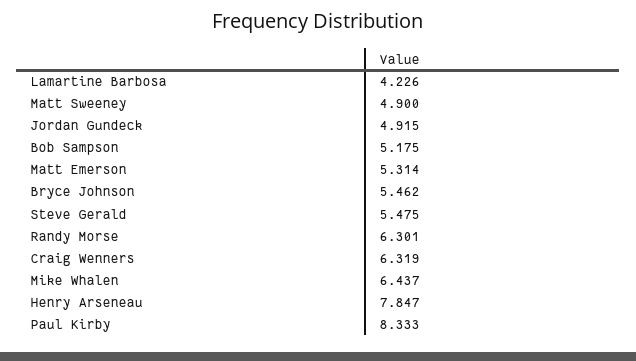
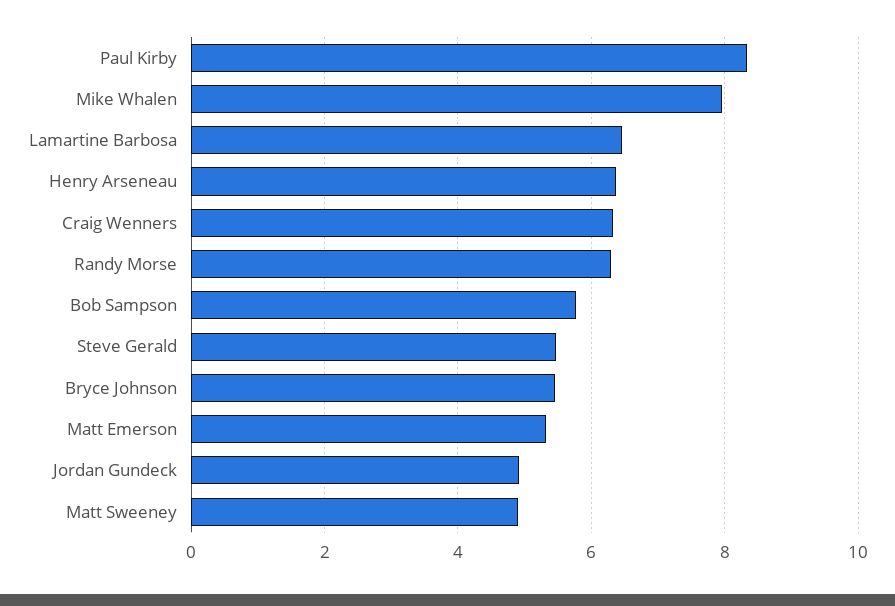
  {
-   "Lamartine Barbosa": 4.226,
+   "Lamartine Barbosa": 6.4,
    "Matt Sweeney": 4.9,
    "Jordan Gundeck": 4.915,
-   "Bob Sampson": 5.175,
+   "Bob Sampson": 5.8,
    "Matt Emerson": 5.314,
    "Bryce Johnson": 5.462,
    "Steve Gerald": 5.475,
    "Randy Morse": 6.301,
    "Craig Wenners": 6.319,
-   "Mike Whalen": 6.437,
+   "Mike Whalen": 8,
-   "Henry Arseneau": 7.847,
+   "Henry Arseneau": 6.4,
    "Paul Kirby": 8.333
  }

# # # #

**TASK ITEM:**
Above are the records. How many of their lines hold "Henry"? Answer with the number alone.

**ANSWER TO THE PROBLEM:**
2